TEXT PROVIDED
June 08, 2026
Mitel Targets the Communication Delays Slowing Healthcare Staff
Mitel has launched a healthcare communications portfolio built around clinical workflows, pulling bedside terminals, alarm routing, dispatch consoles, and contact centre tools into one stack aimed at hospitals.
Hospitals run on tools built for offices, and often clinicians lose time working around them. “Our focus is on giving healthcare professionals the right tools for their specific workflows, not generic tools they have to work around,” said Martin Bitzinger, Senior Vice President of Product Management at Mitel. Mitel commissioned research from Vanson Bourne to size the problem and found two-thirds of healthcare workers report delays completing tasks because of communication issues, and 64% feel pressured to “make it work” with systems not designed for their jobs. When a nurse cannot reach the right colleague, or dispatch cannot warn an emergency room before an ambulance arrives, a delay turns into a clinical risk.
What’s in Mitel’s Healthcare Communications Portfolio
The portfolio runs across three layers: unified communications, critical communications, and patient-facing engagement.
It includes Mitel CX for contact centre and patient interactions, Mitel WX for hospital operations (due later in 2026), and Mitel Xpert for command and dispatch. OpenScape Alarm Response routes nurse calls, fire alerts, and IoT sensor signals to mobile staff within seconds. HiMed, a bedside terminal, links patient infotainment to alarming and virtual care so requests reach the right team without phone tag. The new H60 AI DECT Headset adds one-touch, voice-command access to Mitel Workflow Studio, letting staff navigate clinical tasks hands-free during patient transport.
How the Contact Centre Fits into Patient Care
Healthcare organisations are rethinking the contact centre’s role in care. Providers increasingly route patients through digital front doors, such as apps, portals, and chatbots before a human is involved, and Mitel wants its CX routing and automation to absorb that volume, folding bedside engagement, virtual visits, and clinical messaging into single workflows and automating appointment setting and patient preparation. That automation arrives as the contact centre takes on more.
Healthcare CX teams already lean on AI bots to gather patient intent and prefill forms, reserving agents for cases that need judgment, a pattern spreading across the sector as routine tasks move to software and agents inherit the harder interactions.
Tom Boyle, Head of Telecoms at Sheffield Teaching Hospitals NHSFT, which runs five acute hospitals, said the requirement is non-negotiable: “When someone makes a crash team call, there simply must be dial tone.”
VCCS and Mitel Xpert are available now. Health Station HiMed is on sale across European and international markets, with Mitel WX scheduled to follow later this year.
The company first started building out its vertical-specific communications portfolio for high-stakes sectors in March, where it announced three-pillar approach: mission-critical alert and response systems, workflow-integrated communications, and enhanced mobility for frontline staff.

GOAL OF THE EXERCISE
Print the passage of the Mitel healthcare article between "Hospitals run on" and "and patient-facing engagement.", inclusive, reproducing it word for word.

Stored data

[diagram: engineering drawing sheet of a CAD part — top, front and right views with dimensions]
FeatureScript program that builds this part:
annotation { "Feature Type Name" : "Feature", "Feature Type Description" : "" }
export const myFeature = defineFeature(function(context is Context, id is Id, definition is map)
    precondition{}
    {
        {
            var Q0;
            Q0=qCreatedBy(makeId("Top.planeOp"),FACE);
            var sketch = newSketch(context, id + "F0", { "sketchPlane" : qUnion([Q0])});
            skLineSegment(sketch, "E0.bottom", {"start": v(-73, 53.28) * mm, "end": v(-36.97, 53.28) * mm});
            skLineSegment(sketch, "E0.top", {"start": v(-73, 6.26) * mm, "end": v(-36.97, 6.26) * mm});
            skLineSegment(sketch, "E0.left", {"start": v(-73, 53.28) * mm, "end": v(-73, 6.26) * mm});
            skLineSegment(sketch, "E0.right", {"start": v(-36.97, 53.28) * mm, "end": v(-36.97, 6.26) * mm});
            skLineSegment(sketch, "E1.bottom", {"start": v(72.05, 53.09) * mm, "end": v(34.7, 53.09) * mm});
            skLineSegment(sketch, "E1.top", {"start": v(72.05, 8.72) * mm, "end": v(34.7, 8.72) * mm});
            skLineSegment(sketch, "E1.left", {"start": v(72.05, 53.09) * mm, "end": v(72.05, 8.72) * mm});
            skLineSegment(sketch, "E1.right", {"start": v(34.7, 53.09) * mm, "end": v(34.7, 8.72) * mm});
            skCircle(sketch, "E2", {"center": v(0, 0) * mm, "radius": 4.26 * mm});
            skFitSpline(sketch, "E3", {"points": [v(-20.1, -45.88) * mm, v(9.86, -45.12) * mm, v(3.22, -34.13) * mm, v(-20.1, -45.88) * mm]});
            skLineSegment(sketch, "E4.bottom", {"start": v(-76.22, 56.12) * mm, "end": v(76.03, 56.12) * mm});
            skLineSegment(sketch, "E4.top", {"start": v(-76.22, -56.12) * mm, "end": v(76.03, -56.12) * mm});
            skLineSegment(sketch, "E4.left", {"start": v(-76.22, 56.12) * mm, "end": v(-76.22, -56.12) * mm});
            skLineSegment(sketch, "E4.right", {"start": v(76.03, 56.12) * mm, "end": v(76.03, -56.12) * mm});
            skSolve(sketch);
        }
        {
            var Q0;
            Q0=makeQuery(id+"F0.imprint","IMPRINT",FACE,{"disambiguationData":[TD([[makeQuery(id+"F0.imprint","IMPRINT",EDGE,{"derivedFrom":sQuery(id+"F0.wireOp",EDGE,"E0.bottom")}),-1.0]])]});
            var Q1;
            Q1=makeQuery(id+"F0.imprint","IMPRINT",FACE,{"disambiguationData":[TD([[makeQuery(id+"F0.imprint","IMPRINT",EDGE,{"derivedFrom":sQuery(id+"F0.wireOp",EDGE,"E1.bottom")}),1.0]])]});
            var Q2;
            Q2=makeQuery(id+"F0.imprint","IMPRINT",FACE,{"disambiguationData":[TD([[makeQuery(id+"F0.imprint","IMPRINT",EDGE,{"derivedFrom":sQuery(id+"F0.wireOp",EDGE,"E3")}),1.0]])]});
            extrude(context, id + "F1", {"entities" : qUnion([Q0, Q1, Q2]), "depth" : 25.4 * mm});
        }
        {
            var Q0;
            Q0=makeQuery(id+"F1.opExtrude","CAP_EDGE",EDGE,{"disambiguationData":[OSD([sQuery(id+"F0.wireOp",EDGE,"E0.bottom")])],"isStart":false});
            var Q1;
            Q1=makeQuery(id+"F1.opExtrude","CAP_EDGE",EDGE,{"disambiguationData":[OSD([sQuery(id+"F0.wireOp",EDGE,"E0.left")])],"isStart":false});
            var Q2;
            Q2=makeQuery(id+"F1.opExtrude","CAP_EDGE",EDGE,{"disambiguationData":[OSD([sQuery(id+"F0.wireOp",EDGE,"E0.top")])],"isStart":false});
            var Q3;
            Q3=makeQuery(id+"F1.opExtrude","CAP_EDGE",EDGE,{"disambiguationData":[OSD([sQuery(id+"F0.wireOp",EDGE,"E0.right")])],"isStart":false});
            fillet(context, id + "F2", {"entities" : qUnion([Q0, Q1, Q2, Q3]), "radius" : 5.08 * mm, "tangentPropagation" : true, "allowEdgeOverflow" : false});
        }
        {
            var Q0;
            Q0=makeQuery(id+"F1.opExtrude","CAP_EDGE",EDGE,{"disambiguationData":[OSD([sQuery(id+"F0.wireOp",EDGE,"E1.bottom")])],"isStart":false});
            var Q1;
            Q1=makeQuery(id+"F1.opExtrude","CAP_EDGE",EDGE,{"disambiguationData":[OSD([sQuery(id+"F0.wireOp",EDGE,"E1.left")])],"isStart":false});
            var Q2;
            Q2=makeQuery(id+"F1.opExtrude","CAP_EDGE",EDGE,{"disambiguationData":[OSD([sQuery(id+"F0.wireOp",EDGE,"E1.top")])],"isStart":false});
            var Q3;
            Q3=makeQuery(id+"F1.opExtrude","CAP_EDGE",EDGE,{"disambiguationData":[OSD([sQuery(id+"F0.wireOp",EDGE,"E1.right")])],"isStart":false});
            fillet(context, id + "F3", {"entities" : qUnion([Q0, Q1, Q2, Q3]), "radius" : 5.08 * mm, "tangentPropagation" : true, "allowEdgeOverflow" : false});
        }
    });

SOLUTION TO THIS EXERCISE
Hospitals run on tools built for offices, and often clinicians lose time working around them. “Our focus is on giving healthcare professionals the right tools for their specific workflows, not generic tools they have to work around,” said Martin Bitzinger, Senior Vice President of Product Management at Mitel. Mitel commissioned research from Vanson Bourne to size the problem and found two-thirds of healthcare workers report delays completing tasks because of communication issues, and 64% feel pressured to “make it work” with systems not designed for their jobs. When a nurse cannot reach the right colleague, or dispatch cannot warn an emergency room before an ambulance arrives, a delay turns into a clinical risk.
What’s in Mitel’s Healthcare Communications Portfolio
The portfolio runs across three layers: unified communications, critical communications, and patient-facing engagement.